Był to w naszym kraju czas zmiany ustrojowej, obudziła się
przedsiębiorczość Polaków, powstawały drobne sklepiki spożywcze,
a każdy z nich potrzebował pieczywa. Piekarze dokonali ekspansji na
miasto, PSS stracił monopol. W mojej piekarni produkcja rosła tak
dynamicznie, że z miesiąca na miesiąc zwiększałem zatrudnienie.
W końcu utworzyłem drugą zmianę. W tym czasie miałem około 20
ajentów oraz punkt na 25 Czerwca i drugi na Borkach, gdzie w samą
sobotę sprzedawałem tysiąc czterysta bochenków chleba.
Dzięki temu sukcesowi zyskał pan środki na budowę zakładu na Południu i na jego wyposażenie.
To był bardzo dobry okres dla przedsiębiorczości, otaczała nas nowa rzeczywistość, wspaniały klimat społeczny. Lech Wałęsa namawiał rodaków, by brali sprawy we własne ręce. Wystarczyło uruchomić wyobraźnię, chociaż, jak to w życiu bywa, problemów też nie brakowało. Największy miałem ze zdobyciem kredytu na wyposażenie piekarni. Pod koniec 1992 roku budynek piekarni był już prawie gotowy. Brakowało tylko urządzeń piekarniczych. Wybrałem się na największe targi maszyn piekarniczych do Paryża. Pojechałem i ku mojemu zdziwieniu nigdzie nie natknąłem się na piec „mechanik". Moim oczom tymczasem ukazał się nowoczesny sprzęt, jakiego do tej pory nie widziałem. To był szok. Stało się dla mnie jasne, że świat poszedł do przodu i to znacznie, a polskie piekarstwo - spadek z zeszłej epoki - już nie pasowało do nowych realiów. W wyobraźni widziałem nowoczesne wyposażenie piekarni. Musiałem tylko znaleźć bank, który udzieliłby mi kredytu na zakup maszyn. Niestety wszędzie proponowano mi oprocentowanie ponad... 40%. Zrezygnowany pomyślałem, że nici z piekarni, zostanie mi tylko pusta hala. Jednak cuda się zdarzają, gdyż w tym czasie przyjechał do mnie przedstawiciel firmy IBIS z Bydgoszczy i zaoferował leasing kapitałowy na niesamowicie korzystnych warunkach. Nie mogłem wprost w nie uwierzyć. Okazało się, że Kanadyjczyk, który niedawno wykupił fabrykę, dawny Spomasz, pomagał kredytować sprzedaż. Oczywiście ryzykowałem, biorąc tak duży kredyt, ale skorzystałem z tej złotej okazji i wziąłem całą nowoczesną linię produkcyjną. To była prawdziwie innowacyjna technologia.

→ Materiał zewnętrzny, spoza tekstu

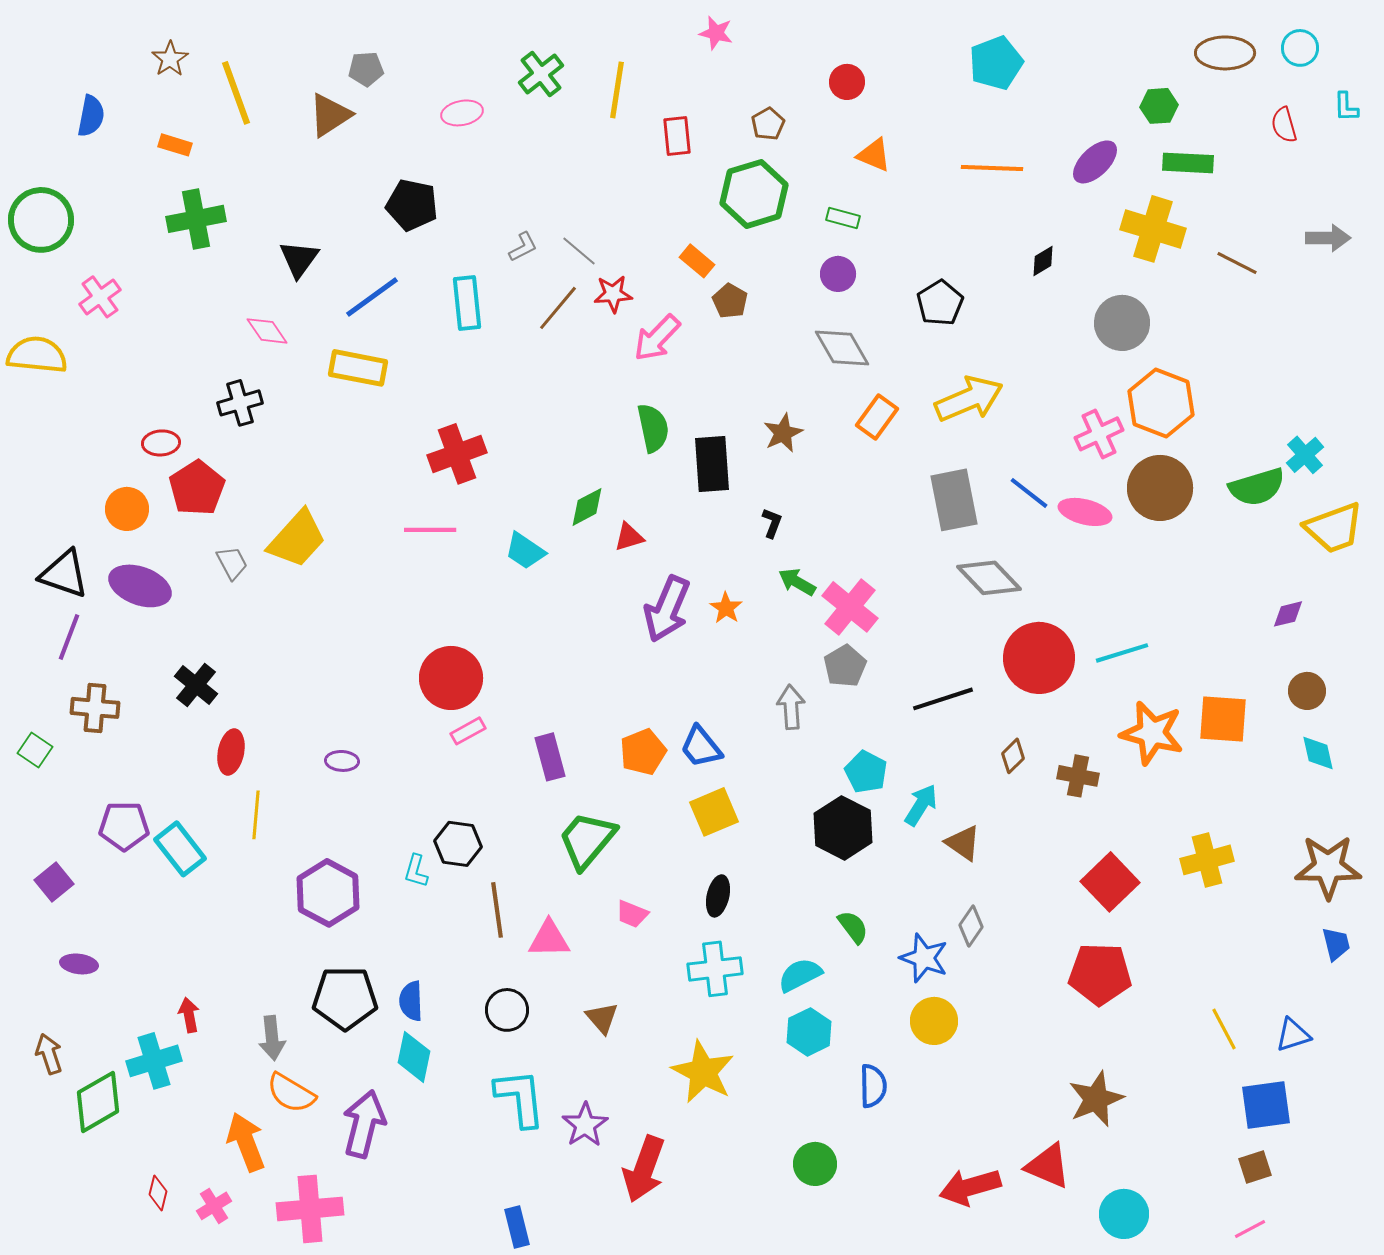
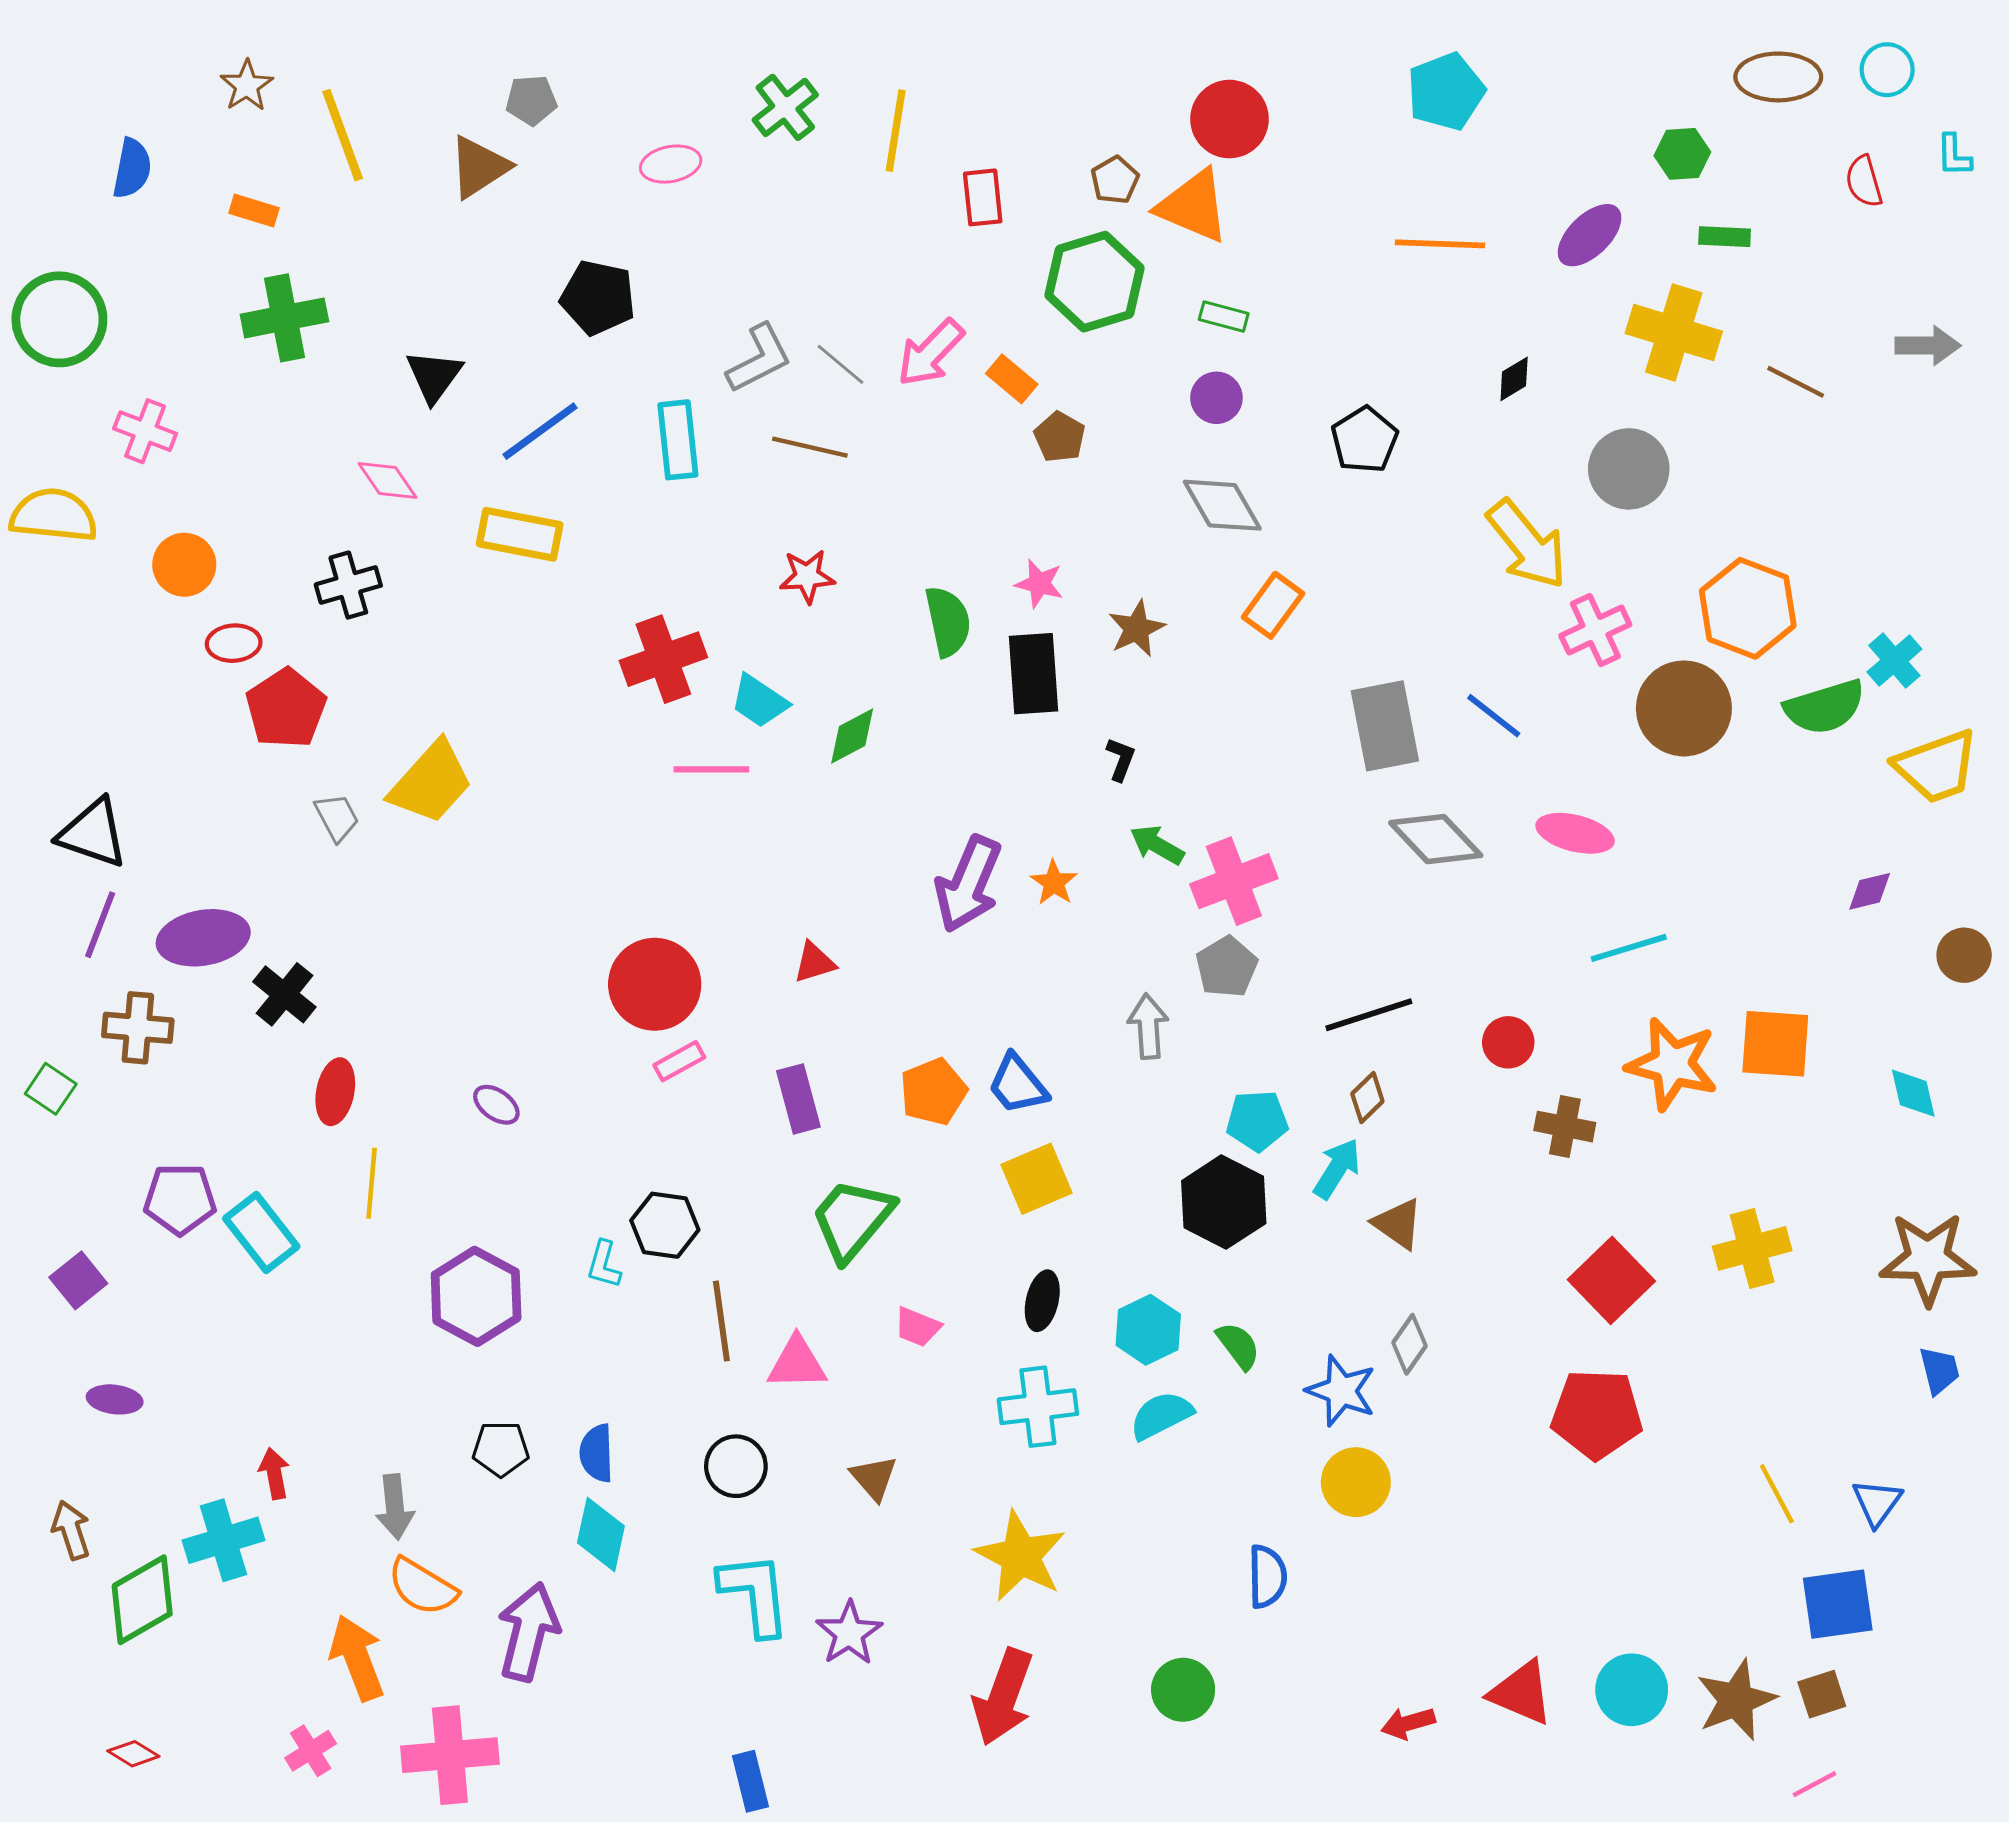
pink star: (716, 33) -> (1039, 584), moved
red circle: (847, 82) -> (1230, 119), size x1.5
orange triangle: (874, 155) -> (1193, 206), moved, size x1.5
green rectangle: (1188, 163) -> (1725, 237), size x0.7
gray L-shape: (523, 247) -> (759, 359), size x1.6
red star: (613, 294) -> (807, 576), moved
pink cross: (100, 297) -> (145, 431), turned -33
brown line: (558, 308) -> (810, 447), turned 63
pink arrow: (657, 338) -> (930, 353), moved
yellow arrow: (969, 399) -> (1527, 544), moved, turned 74
orange hexagon: (1161, 403) -> (1748, 608), moved
orange circle: (127, 509) -> (184, 565), moved
pink ellipse: (1085, 512) -> (1575, 833), moved
pink line: (430, 530) -> (711, 769), moved
red triangle: (629, 537) -> (814, 962), moved
cyan trapezoid: (525, 551) -> (759, 701), moved
purple ellipse: (140, 586) -> (203, 938), moved, turned -30
pink cross: (850, 607) -> (1234, 881), turned 30
red circle: (1039, 658) -> (1508, 1042), moved, size x0.5
brown circle: (1307, 691) -> (1964, 955), moved
brown diamond: (1013, 756) -> (1367, 1097), moved
purple ellipse: (342, 761) -> (496, 1105), turned 32
cyan pentagon: (866, 772) -> (1257, 1121), turned -30
black pentagon: (345, 998) -> (501, 1449), size x0.6
cyan hexagon: (809, 1032) -> (1148, 1330), moved
blue triangle: (1293, 1035) -> (1877, 1503), turned -36
brown star: (1096, 1099) -> (1736, 1700), moved
red arrow: (644, 1169) -> (1003, 1697), moved
red arrow: (970, 1187) -> (1408, 1723), size x0.6
red diamond: (158, 1193) -> (133, 1754), moved, turned -72
cyan circle: (1124, 1214) -> (1632, 1690), moved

Byłem usatysfakcjonowany, miałem najnowocześniejszą piekarnię w Radomiu. W nowym zakładzie ruszyłem z produkcją 7 sierpnia 1993 roku.
Te nowe maszyny sprawiły, że chleb „od Gajdy" był o niebo lepszy, niż ten wypiekany w piecach starego typu. Na czym polegał sekret?
Jak
zawsze diabeł tkwi w szczegółach. Piec starego typu jest o wiele
bardziej energochłonny i pracochłonny. Chleb jest przerzucany z
jednej komory do drugiej, natomiast w nowoczesnym piecu ludzki
wysiłek jest zminimalizowany. Chleb piecze się bez przerzucania 45
minut, dzięki czemu może pięknie wyrosnąć. Wkrótce po zakupie
maszyn, do mojego zakładu zaczęli przyjeżdżać piekarze z całego
miasta, by zobaczyć innowacyjny piec. Dzieliłem się swoim
sukcesem, byłem bardzo otwarty i objaśniałem kolegom na czym
polega nowa technologia. W naszym środowisku panowała wówczas
zdrowa atmosfera, chęć budowania. Myśleliśmy o współpracy.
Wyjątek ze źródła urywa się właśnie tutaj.